Nearly five years ago, we discussed the risk that Ponzi schemes posed to banks and the need for the BSA/AML personnel of the bank to be skilled in detecting the warning signs. The recent judgment against PNC in St. Louis ought to hammer home that point.
A jury in federal court here on Monday awarded $491 million in damages in a civil lawsuit sparked about seven years ago by the collapse of a Clayton-based company selling prepaid funerals.
After a five-week trial, the jury awarded $355.5 million of compensatory damages and $35.5 million in punitive damages against PNC Bank and $100 million more against Forever Enterprises, the latter being a defunct family-owned holding company.
The suit is based upon the “bad conduct” of officers of a company (NPS) that sold prepaid funeral contracts. PNC’s predecessor bank acted as the trustee of the contracts.
NPS promised customers across the country that money from prearranged funeral contracts would be held in trust. Claims were supposed to be funded by life insurance policies payable to the trust.

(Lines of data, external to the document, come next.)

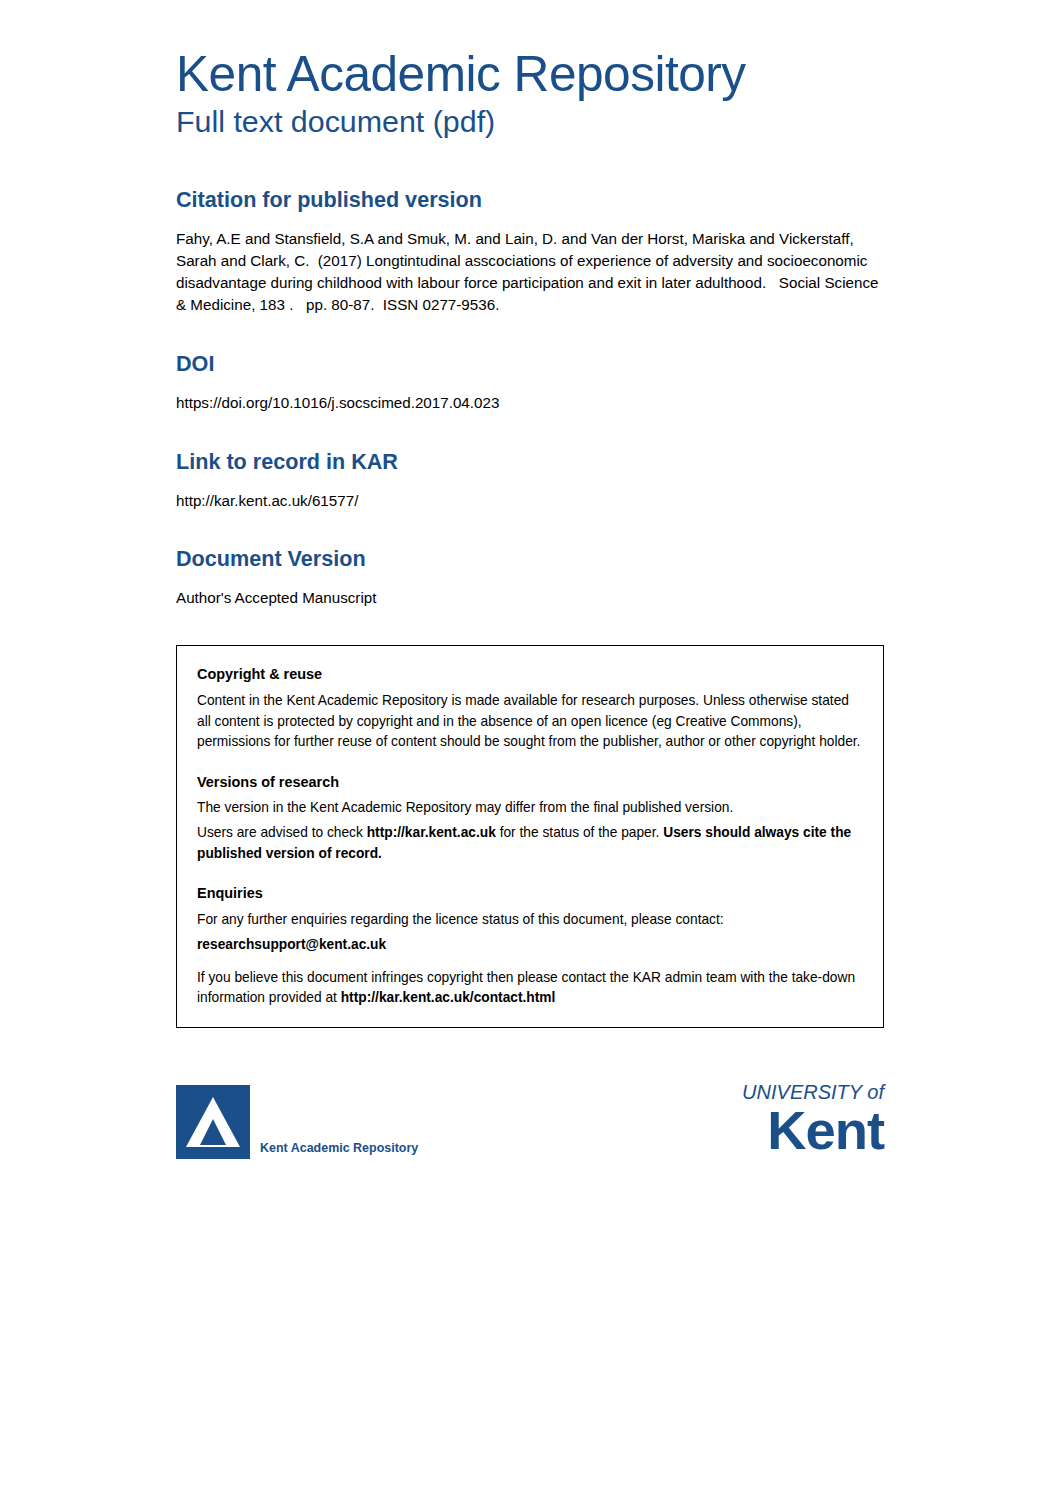Kent Academic Repository
Full text document (pdf)
Citation for published version
Fahy, A.E and Stansfield, S.A and Smuk, M. and Lain, D. and Van der Horst, Mariska and Vickerstaff, Sarah and Clark, C. (2017) Longtintudinal asscociations of experience of adversity and socioeconomic disadvantage during childhood with labour force participation and exit in later adulthood. Social Science & Medicine, 183 . pp. 80-87. ISSN 0277-9536.
DOI
https://doi.org/10.1016/j.socscimed.2017.04.023
Link to record in KAR
http://kar.kent.ac.uk/61577/
Document Version
Author's Accepted Manuscript
Copyright & reuse
Content in the Kent Academic Repository is made available for research purposes. Unless otherwise stated all content is protected by copyright and in the absence of an open licence (eg Creative Commons), permissions for further reuse of content should be sought from the publisher, author or other copyright holder.
Versions of research
The version in the Kent Academic Repository may differ from the final published version.
Users are advised to check http://kar.kent.ac.uk for the status of the paper. Users should always cite the published version of record.
Enquiries
For any further enquiries regarding the licence status of this document, please contact:
researchsupport@kent.ac.uk
If you believe this document infringes copyright then please contact the KAR admin team with the take-down information provided at http://kar.kent.ac.uk/contact.html
Kent Academic Repository
UNIVERSITY of Kent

But federal authorities found that company officers and others spent some of the money on lavish lifestyles instead.
Beginning in the early 1990s, liabilities exceeded trust assets, the plaintiffs said, and NPS could pay for funerals only by using cash from new contracts.
More than 97,000 victims — customers, funeral homes, insurers and financial institutions — lost money, federal officials have said.

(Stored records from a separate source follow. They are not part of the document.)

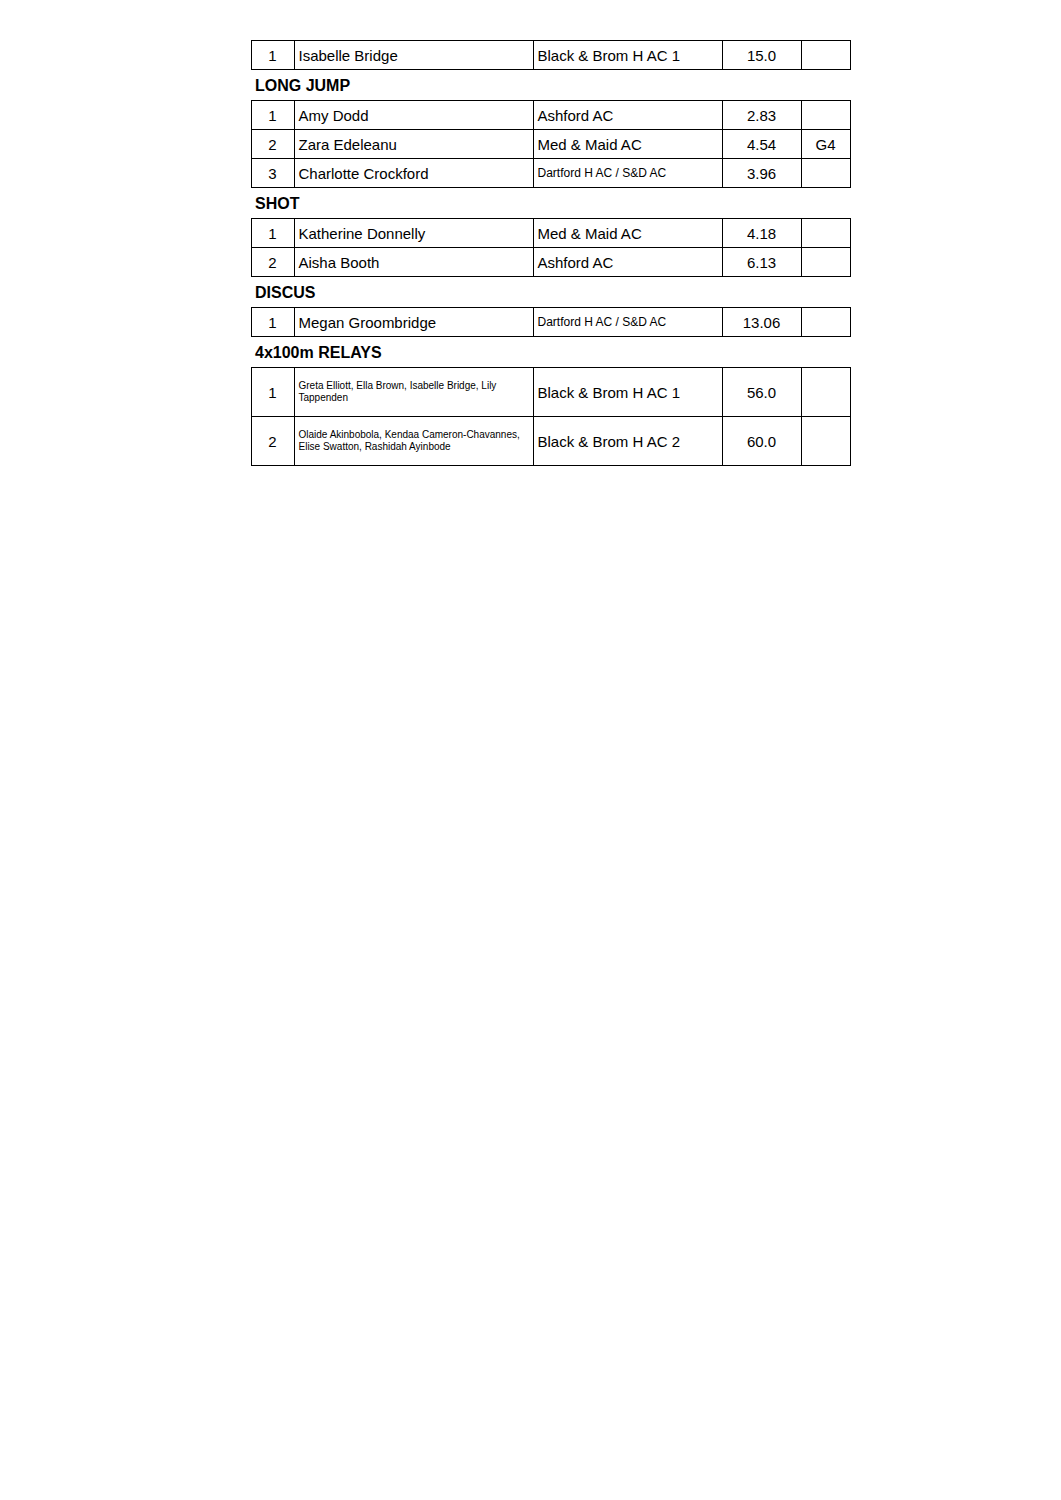| 1 | Isabelle Bridge | Black & Brom H AC 1 | 15.0 | |
| LONG JUMP |
| 1 | Amy Dodd | Ashford AC | 2.83 | |
| 2 | Zara Edeleanu | Med & Maid AC | 4.54 | G4 |
| 3 | Charlotte Crockford | Dartford H AC / S&D AC | 3.96 | |
| SHOT |
| 1 | Katherine Donnelly | Med & Maid AC | 4.18 | |
| 2 | Aisha Booth | Ashford AC | 6.13 | |
| DISCUS |
| 1 | Megan Groombridge | Dartford H AC / S&D AC | 13.06 | |
| 4x100m RELAYS |
| 1 | Greta Elliott, Ella Brown, Isabelle Bridge, Lily Tappenden | Black & Brom H AC 1 | 56.0 | |
| 2 | Olaide Akinbobola, Kendaa Cameron-Chavannes, Elise Swatton, Rashidah Ayinbode | Black & Brom H AC 2 | 60.0 | |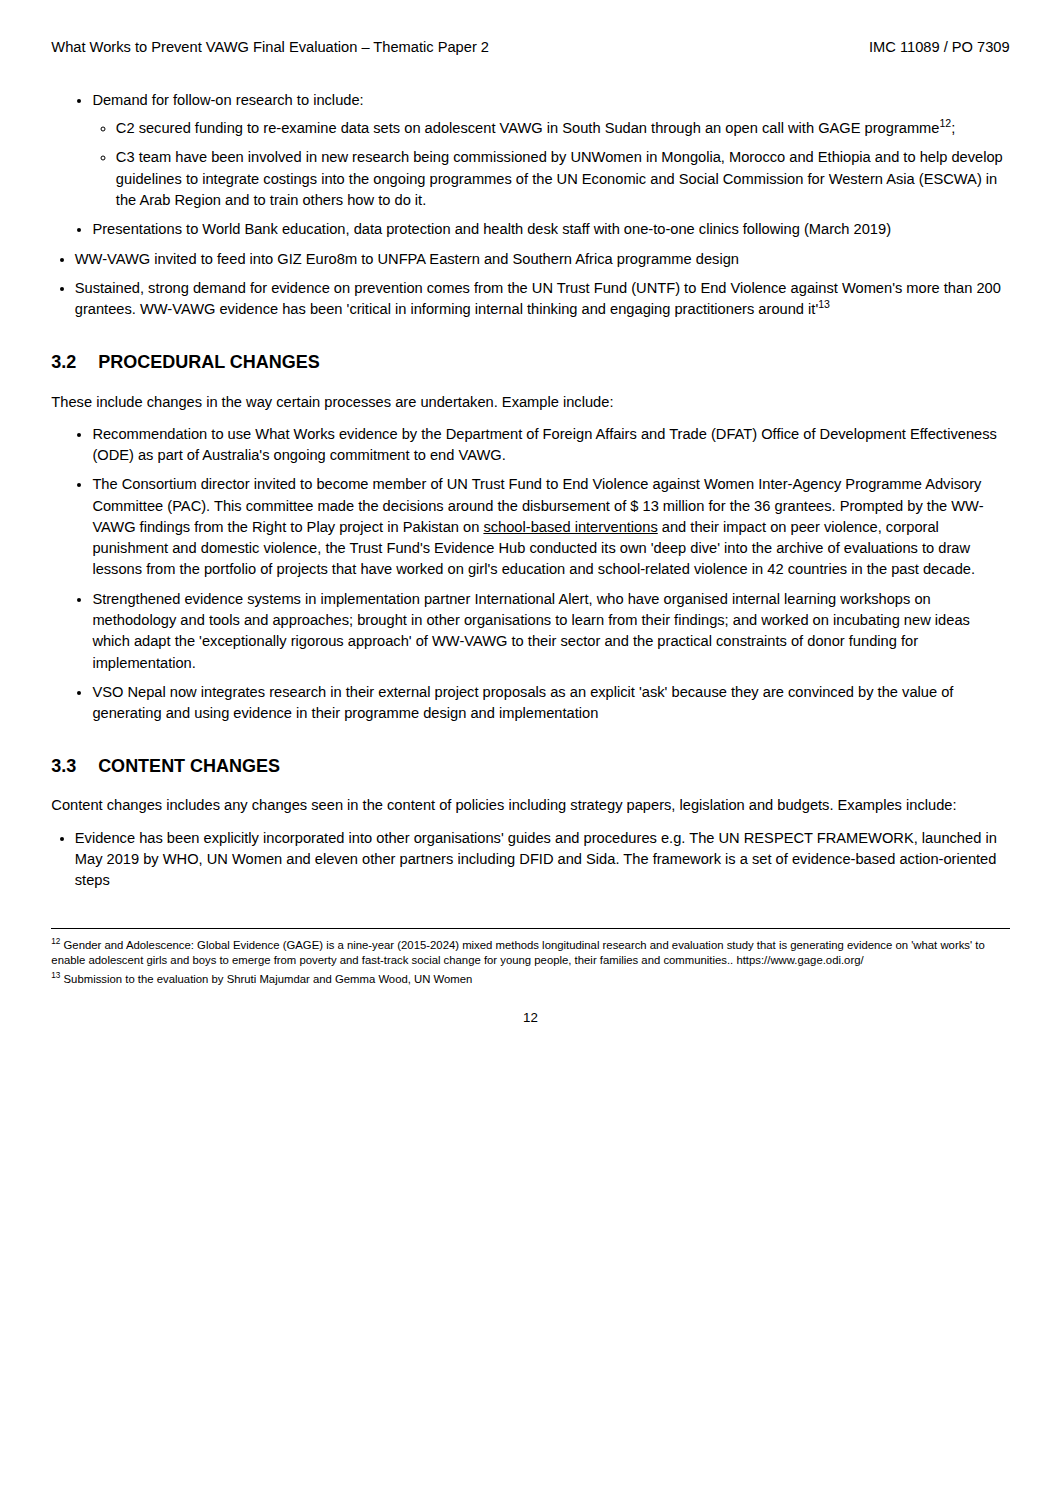What Works to Prevent VAWG Final Evaluation – Thematic Paper 2
IMC 11089 / PO 7309
Demand for follow-on research to include:
C2 secured funding to re-examine data sets on adolescent VAWG in South Sudan through an open call with GAGE programme12;
C3 team have been involved in new research being commissioned by UNWomen in Mongolia, Morocco and Ethiopia and to help develop guidelines to integrate costings into the ongoing programmes of the UN Economic and Social Commission for Western Asia (ESCWA) in the Arab Region and to train others how to do it.
Presentations to World Bank education, data protection and health desk staff with one-to-one clinics following (March 2019)
WW-VAWG invited to feed into GIZ Euro8m to UNFPA Eastern and Southern Africa programme design
Sustained, strong demand for evidence on prevention comes from the UN Trust Fund (UNTF) to End Violence against Women's more than 200 grantees. WW-VAWG evidence has been 'critical in informing internal thinking and engaging practitioners around it'13
3.2 PROCEDURAL CHANGES
These include changes in the way certain processes are undertaken. Example include:
Recommendation to use What Works evidence by the Department of Foreign Affairs and Trade (DFAT) Office of Development Effectiveness (ODE) as part of Australia's ongoing commitment to end VAWG.
The Consortium director invited to become member of UN Trust Fund to End Violence against Women Inter-Agency Programme Advisory Committee (PAC). This committee made the decisions around the disbursement of $ 13 million for the 36 grantees. Prompted by the WW-VAWG findings from the Right to Play project in Pakistan on school-based interventions and their impact on peer violence, corporal punishment and domestic violence, the Trust Fund's Evidence Hub conducted its own 'deep dive' into the archive of evaluations to draw lessons from the portfolio of projects that have worked on girl's education and school-related violence in 42 countries in the past decade.
Strengthened evidence systems in implementation partner International Alert, who have organised internal learning workshops on methodology and tools and approaches; brought in other organisations to learn from their findings; and worked on incubating new ideas which adapt the 'exceptionally rigorous approach' of WW-VAWG to their sector and the practical constraints of donor funding for implementation.
VSO Nepal now integrates research in their external project proposals as an explicit 'ask' because they are convinced by the value of generating and using evidence in their programme design and implementation
3.3 CONTENT CHANGES
Content changes includes any changes seen in the content of policies including strategy papers, legislation and budgets. Examples include:
Evidence has been explicitly incorporated into other organisations' guides and procedures e.g. The UN RESPECT FRAMEWORK, launched in May 2019 by WHO, UN Women and eleven other partners including DFID and Sida. The framework is a set of evidence-based action-oriented steps
12 Gender and Adolescence: Global Evidence (GAGE) is a nine-year (2015-2024) mixed methods longitudinal research and evaluation study that is generating evidence on 'what works' to enable adolescent girls and boys to emerge from poverty and fast-track social change for young people, their families and communities.. https://www.gage.odi.org/
13 Submission to the evaluation by Shruti Majumdar and Gemma Wood, UN Women
12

The officers went to prison. PNC has now taken it in the shorts, financially speaking, although the bank has vowed to appeal. I expect any right-minded financial institution would rather pay lawyers millions to fight a nearly half-billion-dollar verdict than to meekly pay it. After all, you need to send a message to potential plaintiffs’ lawyers that you need to come strapped (again, financially speaking) if you’re gonna’ mess with PNC. In addition, the bank might actually be sincere in its “respectful” position that the jury screwed the pooch (judicially speaking) and that it can win on appeal (even if “win” means paring the size of the verdict down to an amount that won’t choke a Clydesdale).
Regardless of the outcome on appeal, the verdict demonstrates why banks need to be locked and loaded when it comes to spotting potential Ponzi schemes. That might be a harder task in a state like Colorado or Oregon, where recreational marijuana use is legal and all of this stuff gets lost in a cloud of smoke, man, and then….ummm…ahhhh… What was I saying?
Oh, yeah: “Beware the Ponzi” or “Man, that rug really tied the room together.”